El calentamiento reduce la biomasa de peces un 20% anual

Un estudio liderado por el CSIC advierte sobre una disminución crítica en las poblaciones marinas del hemisferio norte, poniendo en riesgo la seguridad alimentaria y el equilibrio ecosistémico global.

El calentamiento global está transformando los océanos en entornos hostiles para la vida silvestre, provocando una disminución sostenida de hasta el 20% en la biomasa anual de peces. Según una investigación publicada en Nature Ecology & Evolution y liderada por el Consejo Superior de Investigaciones Científicas (CSIC), el aumento crónico de la temperatura del agua —que absorbe más del 90% del exceso de energía del efecto invernadero— está diezmando las poblaciones marinas. Este fenómeno no solo amenaza la biodiversidad, sino que pone en jaque la principal fuente de proteínas para miles de millones de personas y la estabilidad económica de las comunidades costeras.

Un análisis sin precedentes de los ecosistemas marinos

El estudio, encabezado por el investigador Miguel Araújo, representa un hito por su magnitud técnica. El equipo analizó más de 700.000 estimaciones de cambios de biomasa pertenecientes a casi 34.000 poblaciones de 1.566 especies de peces. Los datos, recolectados entre 1993 y 2021, abarcan áreas críticas como el Atlántico Norte, el Mediterráneo y el Pacífico nororiental. La conclusión es alarmante: una vez filtrado el «ruido» de eventos climáticos temporales, la tendencia subyacente revela una pérdida masiva de peso total en los organismos que conforman las poblaciones de peces.

Un aspecto clave de la investigación es la distinción entre el calentamiento crónico y las olas de calor marinas. Si bien estas últimas pueden generar picos temporales de abundancia en zonas frías debido a la migración de especies que buscan aguas menos gélidas, estos aumentos son efímeros. Según los expertos, estos picos suelen ocultar la degradación sistemática y a largo plazo de los ecosistemas, creando una falsa sensación de estabilidad en la salud oceánica.

Consecuencias para la seguridad alimentaria y la economía

La pérdida de una quinta parte de la biomasa marina tiene repercusiones directas en la supervivencia humana. Los peces son proveedores esenciales de ácidos grasos omega-3 y micronutrientes vitales. En países en desarrollo, donde la pesca artesanal es el pilar de la dieta y la economía local, una reducción de este calibre se traduce en:

  • Escasez de recursos: Menores capturas para el consumo interno y la exportación.

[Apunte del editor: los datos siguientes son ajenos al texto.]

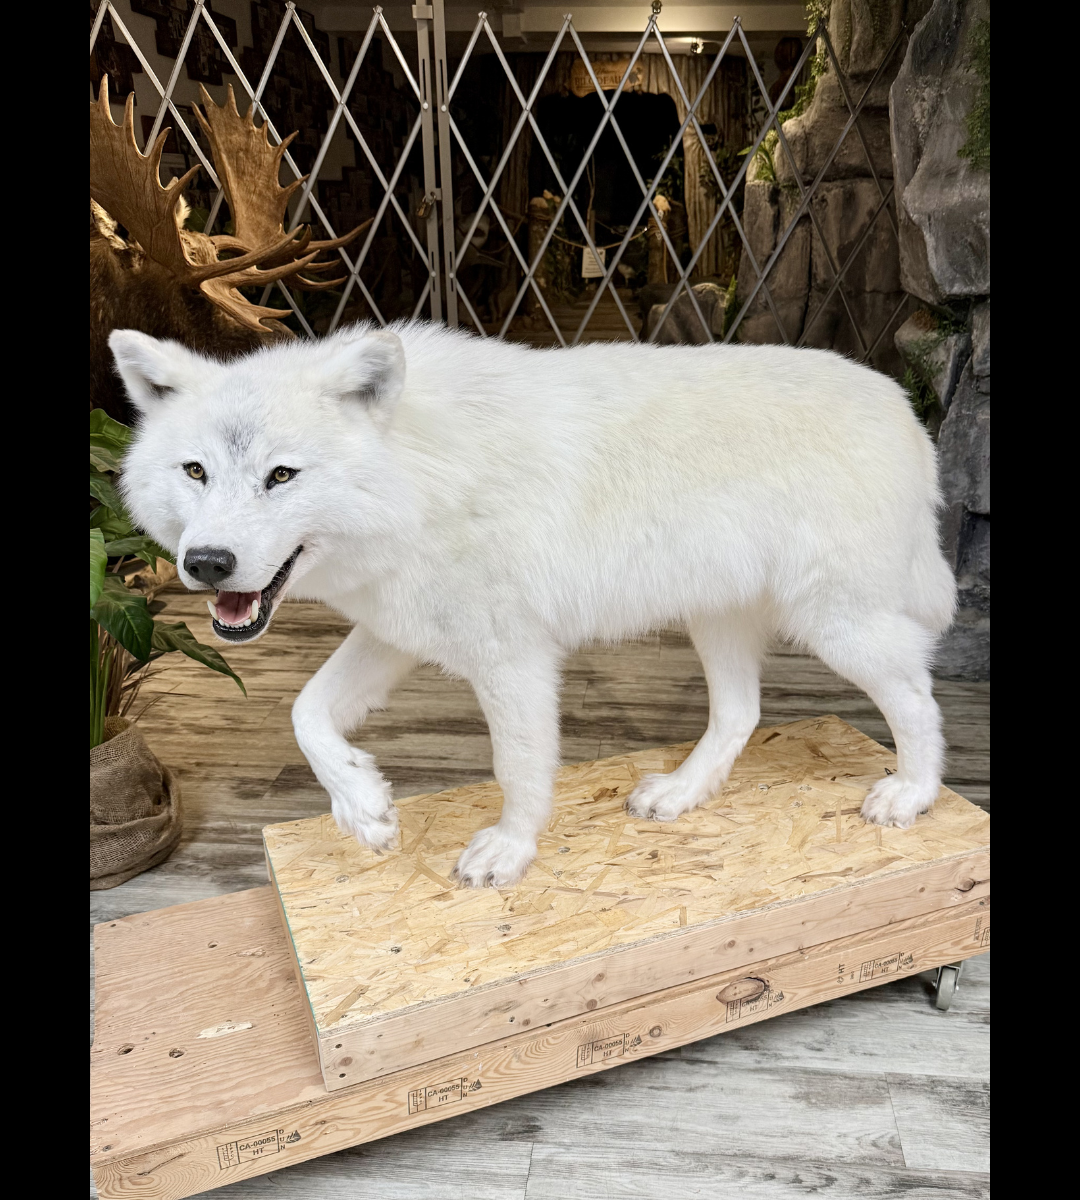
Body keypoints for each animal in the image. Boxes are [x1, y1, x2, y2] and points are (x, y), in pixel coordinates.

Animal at [113, 322, 957, 887]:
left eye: (281, 476)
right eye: (195, 471)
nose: (206, 563)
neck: (422, 477)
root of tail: (905, 410)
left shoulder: (512, 659)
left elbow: (517, 768)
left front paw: (509, 852)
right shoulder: (393, 633)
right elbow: (305, 714)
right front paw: (364, 808)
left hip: (837, 627)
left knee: (919, 699)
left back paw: (911, 796)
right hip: (717, 620)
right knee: (740, 714)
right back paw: (680, 795)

  • Encarecimiento de la canasta básica: El aumento de precios de los productos del mar afecta a los sectores más vulnerables.

  • Inestabilidad laboral: La industria pesquera y el turismo asociado dependen directamente de la abundancia de vida marina.

El colapso de las redes tróficas

Más allá de su valor como recurso, los peces cumplen funciones ecológicas insustituibles. Su disminución altera las redes tróficas, provocando desequilibrios entre depredadores y presas que pueden derivar en explosiones demográficas de especies invasoras o la extinción de otras. Además, el estudio destaca que poblaciones de peces más pequeñas afectan procesos críticos como el reciclado de nutrientes y el control natural de algas, lo que degrada aún más la calidad del hábitat oceánico.

En conclusión, los resultados del CSIC exigen una respuesta política y ambiental inmediata. La protección de los océanos ya no es solo una cuestión de conservación de especies emblemáticas, sino un imperativo para garantizar la resiliencia climática y la suficiencia alimentaria de un planeta que, a pesar de llamarse Tierra, depende vitalmente de su salud azul.